Need some motivation for your home exercise workouts?

Here’s some simple but effective workouts to help keep you moving at home – with no equipment needed!

Chair Based Exercise Circuits

Follow Hannah’s lead in the video below – you can follow the whole routine or pick your favourite circuits and repeat it!

Workout Three

AMRAP (as many rounds as possible) in 20 mins, 10 reps of everything, how many rounds can you complete in 20 mins:

1. Jog on spot
2. Burpee
3. High knees
4. Lunges
5. Lateral Raise
6. Press up
7. Plank
8. Crunch
9. Bicycle Crunch
10.Hip tuck

Check out our Exercise Cards for instructions, tips and examples of each exercise.

Workout Two

30 seconds each exercise with a 10 second rest. Complete all three exercises in a round, then repeat 3 times without stopping.

Rest for 1-2 minutes and move on to round 2, and then 3 with the same concept.

Round 1:
Jog on the spot (as fast as you can)
Burpees
Lunges
x3

Round 2:
Jog on the spot
Press Ups
Leg Bridge
x3

Round 3:
Jog on spot (fast as you can)
Plank
Crunch
X3

Check out our Exercise Cards for instructions, tips and examples of each exercise.

Workout One

30 Seconds each exercise with a 10 second rest, repeat the sequence of exercises 4 times.

1. Burpees
2. Press Ups
3. Lunges
4. Jog on spot
5. Squats
6. Plank
7. Bicycle Crunches

Check out our Exercise Cards for instructions, tips and examples of each exercise.
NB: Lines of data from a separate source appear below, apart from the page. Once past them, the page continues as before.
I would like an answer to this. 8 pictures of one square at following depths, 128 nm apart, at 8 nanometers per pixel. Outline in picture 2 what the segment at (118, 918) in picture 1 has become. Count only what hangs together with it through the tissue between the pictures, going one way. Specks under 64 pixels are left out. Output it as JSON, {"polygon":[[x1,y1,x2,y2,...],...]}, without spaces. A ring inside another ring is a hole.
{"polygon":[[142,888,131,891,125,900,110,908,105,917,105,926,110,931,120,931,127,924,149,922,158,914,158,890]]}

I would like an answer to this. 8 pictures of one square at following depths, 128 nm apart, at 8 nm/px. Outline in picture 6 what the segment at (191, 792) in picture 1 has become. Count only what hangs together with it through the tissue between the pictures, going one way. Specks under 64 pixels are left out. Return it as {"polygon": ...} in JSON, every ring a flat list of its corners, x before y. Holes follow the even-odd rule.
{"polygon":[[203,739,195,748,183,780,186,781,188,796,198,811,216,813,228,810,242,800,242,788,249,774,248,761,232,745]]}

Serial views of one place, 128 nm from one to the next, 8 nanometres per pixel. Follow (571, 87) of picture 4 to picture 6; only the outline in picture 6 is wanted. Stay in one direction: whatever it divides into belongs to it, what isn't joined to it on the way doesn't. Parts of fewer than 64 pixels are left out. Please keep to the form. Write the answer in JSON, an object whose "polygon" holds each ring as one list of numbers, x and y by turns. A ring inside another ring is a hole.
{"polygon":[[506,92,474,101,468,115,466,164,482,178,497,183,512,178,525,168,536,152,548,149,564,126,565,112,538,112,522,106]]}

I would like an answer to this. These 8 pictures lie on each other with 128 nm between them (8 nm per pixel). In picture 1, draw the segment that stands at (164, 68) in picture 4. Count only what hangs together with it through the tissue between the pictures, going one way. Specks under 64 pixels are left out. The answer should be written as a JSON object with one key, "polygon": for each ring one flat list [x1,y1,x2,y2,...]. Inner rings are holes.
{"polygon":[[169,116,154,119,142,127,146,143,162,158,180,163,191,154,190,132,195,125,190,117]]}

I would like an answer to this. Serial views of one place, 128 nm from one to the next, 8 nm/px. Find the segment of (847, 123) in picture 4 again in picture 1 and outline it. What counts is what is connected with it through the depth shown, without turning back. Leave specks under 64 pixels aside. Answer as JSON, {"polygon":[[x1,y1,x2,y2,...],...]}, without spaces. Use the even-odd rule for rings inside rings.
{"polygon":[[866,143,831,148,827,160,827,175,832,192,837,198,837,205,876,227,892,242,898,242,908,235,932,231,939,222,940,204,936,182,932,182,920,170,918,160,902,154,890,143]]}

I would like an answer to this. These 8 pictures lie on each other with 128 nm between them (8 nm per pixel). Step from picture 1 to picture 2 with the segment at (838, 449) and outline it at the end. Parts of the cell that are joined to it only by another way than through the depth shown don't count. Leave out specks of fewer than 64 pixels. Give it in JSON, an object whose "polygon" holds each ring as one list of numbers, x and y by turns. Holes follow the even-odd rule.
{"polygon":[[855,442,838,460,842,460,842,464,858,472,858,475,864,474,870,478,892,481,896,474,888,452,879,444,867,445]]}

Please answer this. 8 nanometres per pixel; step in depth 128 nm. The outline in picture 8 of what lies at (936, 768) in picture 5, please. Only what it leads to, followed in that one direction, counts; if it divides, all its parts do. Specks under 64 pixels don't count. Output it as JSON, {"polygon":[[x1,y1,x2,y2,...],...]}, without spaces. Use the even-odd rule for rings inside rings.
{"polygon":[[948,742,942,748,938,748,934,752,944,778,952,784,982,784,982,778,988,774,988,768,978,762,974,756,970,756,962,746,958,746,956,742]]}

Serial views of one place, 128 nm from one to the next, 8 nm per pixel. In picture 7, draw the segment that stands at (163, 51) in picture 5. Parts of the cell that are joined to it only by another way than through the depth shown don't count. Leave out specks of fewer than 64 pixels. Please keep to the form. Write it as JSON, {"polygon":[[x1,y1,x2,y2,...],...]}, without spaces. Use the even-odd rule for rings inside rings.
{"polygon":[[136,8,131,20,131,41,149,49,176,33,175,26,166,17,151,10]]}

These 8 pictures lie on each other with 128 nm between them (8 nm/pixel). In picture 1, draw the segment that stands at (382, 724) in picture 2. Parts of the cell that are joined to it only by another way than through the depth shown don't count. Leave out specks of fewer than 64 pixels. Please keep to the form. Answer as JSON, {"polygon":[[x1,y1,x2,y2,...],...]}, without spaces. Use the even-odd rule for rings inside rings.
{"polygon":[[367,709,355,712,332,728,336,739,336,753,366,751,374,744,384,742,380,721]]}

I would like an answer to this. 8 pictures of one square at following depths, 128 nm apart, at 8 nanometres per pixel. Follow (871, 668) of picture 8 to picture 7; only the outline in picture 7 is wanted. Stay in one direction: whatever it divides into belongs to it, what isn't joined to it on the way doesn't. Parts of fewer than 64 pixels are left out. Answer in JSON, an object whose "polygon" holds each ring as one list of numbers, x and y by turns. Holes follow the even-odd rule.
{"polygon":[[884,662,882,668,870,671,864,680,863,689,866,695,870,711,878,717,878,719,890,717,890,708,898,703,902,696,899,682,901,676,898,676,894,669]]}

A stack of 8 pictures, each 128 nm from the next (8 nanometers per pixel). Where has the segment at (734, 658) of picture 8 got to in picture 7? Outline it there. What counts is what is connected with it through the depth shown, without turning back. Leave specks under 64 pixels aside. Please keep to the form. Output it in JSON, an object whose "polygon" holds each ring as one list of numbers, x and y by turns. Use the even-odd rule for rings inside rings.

As with any form of exercise there is a risk of injury. If you have any medical condition that would usually prevent you from taking part in any form of exercise, we recommend you consult with a medical professional before following these routines.

By taking part in this routine, you agree to take part at your own risk and Derby County Community Trust will not be liable for any injuries that may occur.